I found relief from these troubling vistas in Kathryn Schulz’s Lost & Found, a beautifully written and deeply soulful tale of losing her beloved father and finding the love of her life. It is a book that overflows with human kindness. As does Middlemarch, I have belatedly discovered. George Eliot’s compassionate masterpiece on the many and various foibles of beloved characters who leap vividly from the page surprised and delighted me time and again. With uncommon wit and wisdom she weaves a tale of provincial, everyday cares to articulate, in ways that still seem fresh after 150 years, profound and moving insights into the human condition. I am indebted to this nineteenth century writer for resurrecting my hopes for twenty-first.
As is my long-standing habit, I also briefly reviewed each book in a BlueSky post as soon as I’d finished it. You can click on the composite images of these posts to see higher resolution versions, or look up the year-long thread starting from here.
As you will see if you read the whole thread, apart from the four titles I highlighted for RPN, it was another mixed year. On the novel front I really enjoyed Laurent Binet’s intriguingly structured HHhH about the assassination in Prague in 1942 of the high-ranking Nazi, Reinhard Heydrich, and the exploits of Dashiel Hammett’s gloriously cynical Sam Spade in The Maltese Falcon, a character immortalised by Humphrey Bogart in the film of the book.
Colm Toibin’s Long Island memorably and movingly picked up the threads from Brooklyn twenty or so years later to tell the story of the loves and losses of Eilis Lacey, who has made her life in America but still feels the tug of her fraying ties to Ireland. To this Irish ear it resounded with the familiar ache of the emigrant.
Otherwise I was mostly disappointed with novels that others have found enchanting. I couldn’t finish Jonas Jonasson’s The Hundred Year Old Man who Climbed out of the Window and Disappeared, while Anne Cleeves’ Raven Black and Robert Harris’s Imperium both left me cold.
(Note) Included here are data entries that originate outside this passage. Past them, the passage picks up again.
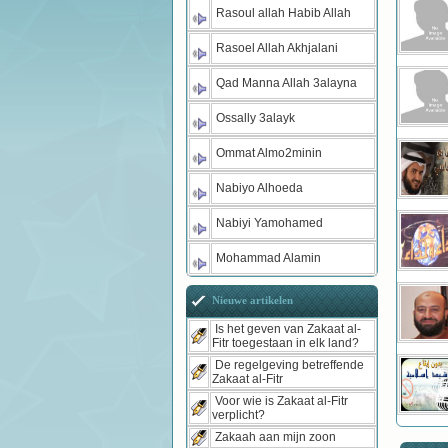
Rasoul allah Habib Allah
Rasoel Allah Akhjalani
Qad Manna Allah 3alayna
Ossally 3alayk
Ommat Almo2minin
Nabiyo Alhoeda
Nabiyi Yamohamed
Mohammad Alamin
Nieuwe artikelen
Is het geven van Zakaat al-
Fitr toegestaan in elk land?
De regelgeving betreffende
Zakaat al-Fitr
Voor wie is Zakaat al-Fitr
verplicht?
Zakaah aan mijn zoon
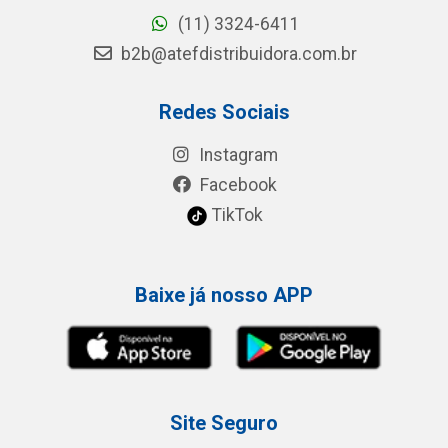
(11) 3324-6411
b2b@atefdistribuidora.com.br
Redes Sociais
Instagram
Facebook
TikTok
Baixe já nosso APP
Site Seguro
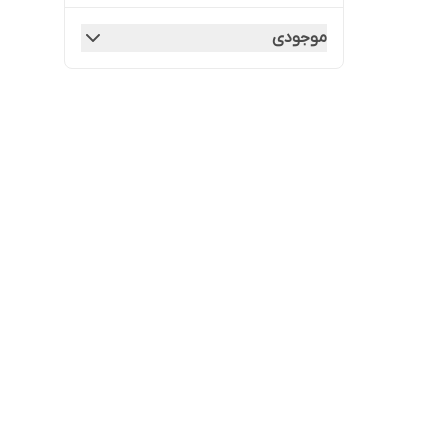
موجودی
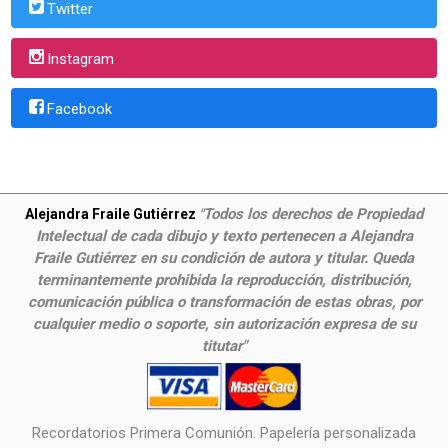
Twitter
Instagram
Facebook
Todos los derechos de Propiedad
Alejandra Fraile Gutiérrez
"
Intelectual de cada dibujo y texto pertenecen a Alejandra
Fraile Gutiérrez en su condición de autora y titular. Queda
terminantemente prohibida la reproducción, distribución,
comunicación pública o transformación de estas obras, por
cualquier medio o soporte, sin autorización expresa de su
titutar"
Recordatorios Primera Comunión. Papelería personalizada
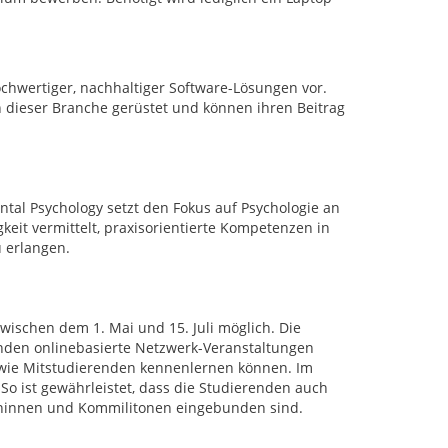
ochwertiger, nachhaltiger Software-Lösungen vor.
n dieser Branche gerüstet und können ihren Beitrag
tal Psychology setzt den Fokus auf Psychologie an
eit vermittelt, praxisorientierte Kompetenzen in
 erlangen.
wischen dem 1. Mai und 15. Juli möglich. Die
nden onlinebasierte Netzwerk-Veranstaltungen
sowie Mitstudierenden kennenlernen können. Im
o ist gewährleistet, dass die Studierenden auch
oninnen und Kommilitonen eingebunden sind.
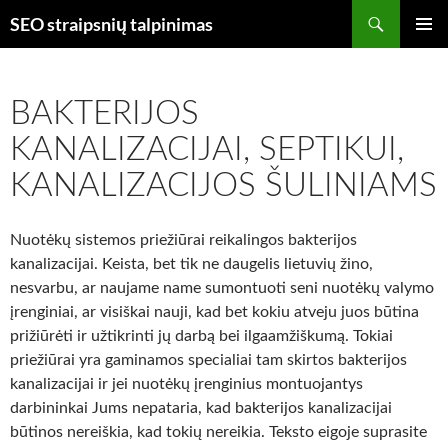
Skip
Search
SEO straipsnių talpinimas
to
PRIMAR
content
MENU
BAKTERIJOS
KANALIZACIJAI, SEPTIKUI,
KANALIZACIJOS ŠULINIAMS
Nuotėkų sistemos priežiūrai reikalingos bakterijos
kanalizacijai. Keista, bet tik ne daugelis lietuvių žino,
nesvarbu, ar naujame name sumontuoti seni nuotėkų valymo
įrenginiai, ar visiškai nauji, kad bet kokiu atveju juos būtina
prižiūrėti ir užtikrinti jų darbą bei ilgaamžiškumą. Tokiai
priežiūrai yra gaminamos specialiai tam skirtos bakterijos
kanalizacijai ir jei nuotėkų įrenginius montuojantys
darbininkai Jums nepataria, kad bakterijos kanalizacijai
būtinos nereiškia, kad tokių nereikia. Teksto eigoje suprasite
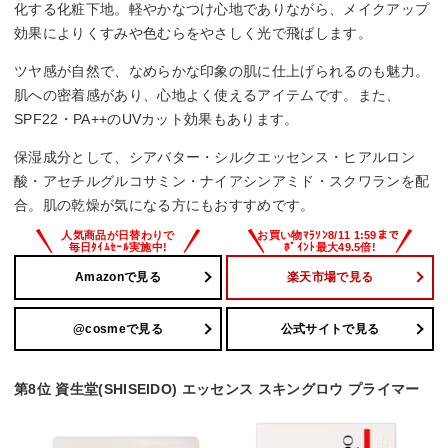
化する化粧下地。軽やかなつけ心地でありながら、メイクアップ
効果によりくすみや色むらをやさしく光で飛ばします。
ツヤ感が自然で、なめらかな印象の肌に仕上げられるのも魅力。
肌への密着感があり、心地よく使えるアイテムです。また、
SPF22・PA++のUVカット効果もあります。
保湿成分として、シアバター・シルクエッセンス・ヒアルロン
酸・アセチルグルコサミン・ナイアシンアミド・スクワランを配
合。肌の乾燥が気になる方にもおすすめです。
Amazonで見る
楽天市場で見る
@cosmeで見る
公式サイトで見る
第8位 資生堂(SHISEIDO) エッセンス スキングロウ プライマー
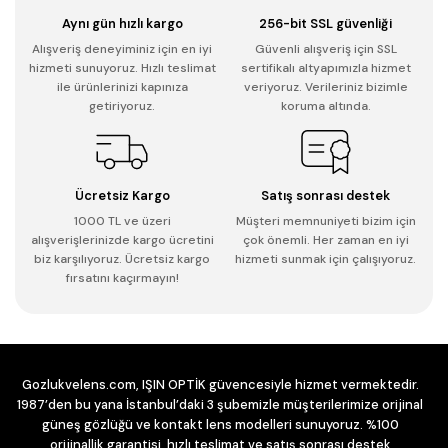
Aynı gün hızlı kargo
256-bit SSL güvenliği
Alışveriş deneyiminiz için en iyi
Güvenli alışveriş için SSL
hizmeti sunuyoruz. Hızlı teslimat
sertifikalı altyapımızla hizmet
ile ürünlerinizi kapınıza
veriyoruz. Verileriniz bizimle
getiriyoruz.
koruma altında.
Ücretsiz Kargo
Satış sonrası destek
1000 TL ve üzeri
Müşteri memnuniyeti bizim için
alışverişlerinizde kargo ücretini
çok önemli. Her zaman en iyi
biz karşılıyoruz. Ücretsiz kargo
hizmeti sunmak için çalışıyoruz.
fırsatını kaçırmayın!
Gozlukvelens.com, IŞIN OPTİK güvencesiyle hizmet vermektedir.
1987’den bu yana İstanbul’daki 3 şubemizle müşterilerimize orijinal
güneş gözlüğü ve kontakt lens modelleri sunuyoruz. %100
orijinallik garantisi, hızlı teslimat ve satış sonrası destek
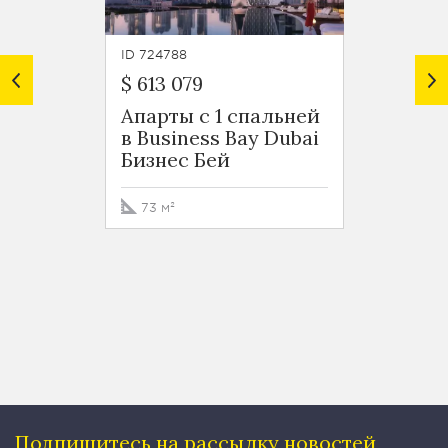
ID 724788
ID 7247
$ 613 079
$ 599 
Апарты с 1 спальней
Роско
в Business Bay Dubai
Busin
Бизнес Бей
Бизне
73 м²
76 м²
Подпишитесь на рассылку
новостей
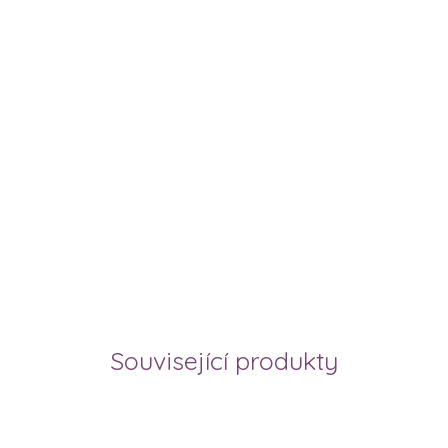
Související produkty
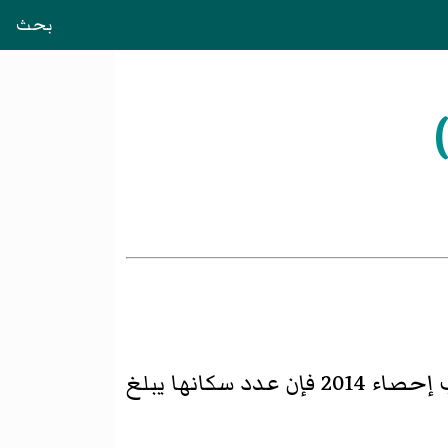
بحث
، وحسب إحصاء 2014 فإن عدد سكانها يبلغ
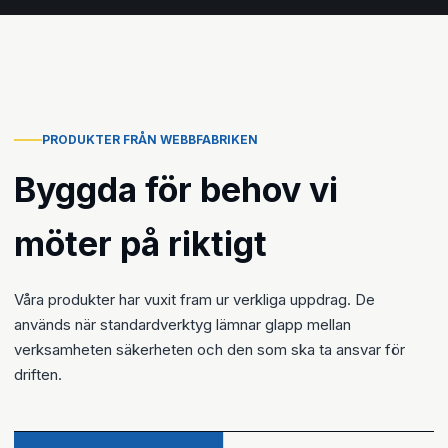
PRODUKTER FRÅN WEBBFABRIKEN
Byggda för behov vi
möter på riktigt
Våra produkter har vuxit fram ur verkliga uppdrag. De
används när standardverktyg lämnar glapp mellan
verksamheten säkerheten och den som ska ta ansvar för
driften.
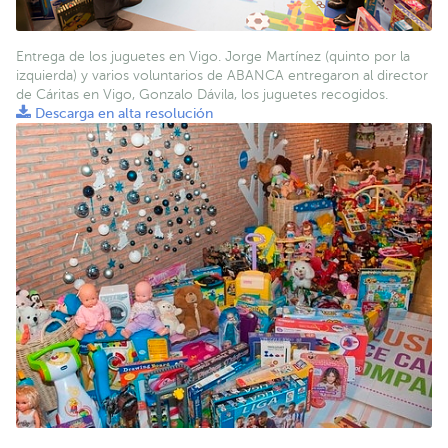
Entrega de los juguetes en Vigo. Jorge Martínez (quinto por la
izquierda) y varios voluntarios de ABANCA entregaron al director
de Cáritas en Vigo, Gonzalo Dávila, los juguetes recogidos.
Descarga en alta resolución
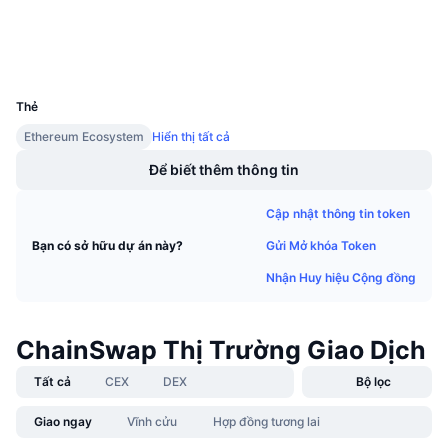
Sự kiện sắp tới
Tỷ lệ tài trợ
Ví
Học & Kiếm tiền
UCID
29780
Lịch
Thẻ
Ethereum Ecosystem
Hiển thị tất cả
Lịch ICO
Để biết thêm thông tin
Lịch Sự kiện
Cập nhật thông tin token
Gửi Mở khóa Token
Bạn có sở hữu dự án này?
Nhận Huy hiệu Cộng đồng
ChainSwap Thị Trường Giao Dịch
Tất cả
CEX
DEX
Bộ lọc
Giao ngay
Vĩnh cửu
Hợp đồng tương lai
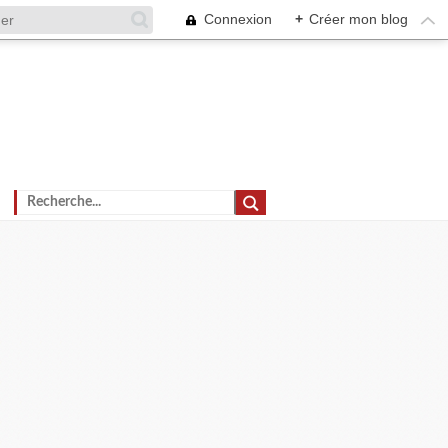
Connexion
+
Créer mon blog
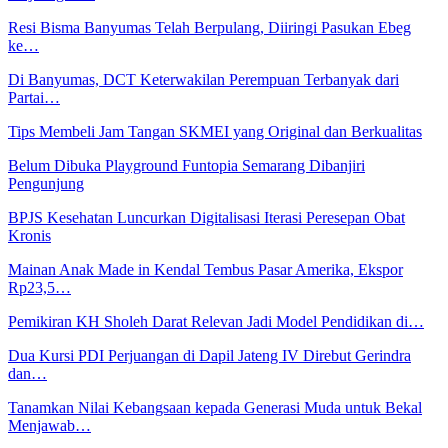
Resi Bisma Banyumas Telah Berpulang, Diiringi Pasukan Ebeg
ke…
Di Banyumas, DCT Keterwakilan Perempuan Terbanyak dari
Partai…
Tips Membeli Jam Tangan SKMEI yang Original dan Berkualitas
Belum Dibuka Playground Funtopia Semarang Dibanjiri
Pengunjung
BPJS Kesehatan Luncurkan Digitalisasi Iterasi Peresepan Obat
Kronis
Mainan Anak Made in Kendal Tembus Pasar Amerika, Ekspor
Rp23,5…
Pemikiran KH Sholeh Darat Relevan Jadi Model Pendidikan di…
Dua Kursi PDI Perjuangan di Dapil Jateng IV Direbut Gerindra
dan…
Tanamkan Nilai Kebangsaan kepada Generasi Muda untuk Bekal
Menjawab…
I also failed to connect with Ursula Le Guin’s masterwork The Dispossessed. The faults here are partly my own, particularly in the case of Le Guin, I suspect.
Non-fiction titles that have stayed with me, apart from the two mentioned above, include Angus Hanton’s eye-opening but depressing Vassal State, an account of how the British economy has become a dependency of the USA, and James Baldwin’s collection of writings in The Cross of Redemption, which gave such a blistering insight into the state of that benighted country.
All in all not a bad year – enough reward to make me want to carry on. I am already enjoying the first book that I will finish in 2026, Matthew Cobb’s brand new biography of Francis Crick.
Happy new year dear reader!
P.S. For round-ups of previous years and other book reviews, follow this link.







Thanks for posting this, it’s always interesting to see what people I admire have been reading, and what they have made of it.
For me, the two best reads of the year were by same author. Susannah Clarke’s “Jonathan Strange & Mr. Norrell” is a long, complex and endlessly inventive novel. While its subject matter is the revival of magic in 19th Century England, it is at heart a comedy of manners, feeling like something Jane Austen might have written in collaboration with Neal Stephenson. Clarke’s “Piranesi” is utterly different (and much shorter), and one of the most atmospheric and intriguing books I have ready in many years. I wil l say no more for fear of spoilering you. (Sadly, she has only one other published work, a collection of short stories set in the Strange & Norrell universe.)
Thanks for the comment Mike. I’m afraid I have to say that magic (and fantasy) have very little appeal to me, but maybe I’ll give Piranesi a go!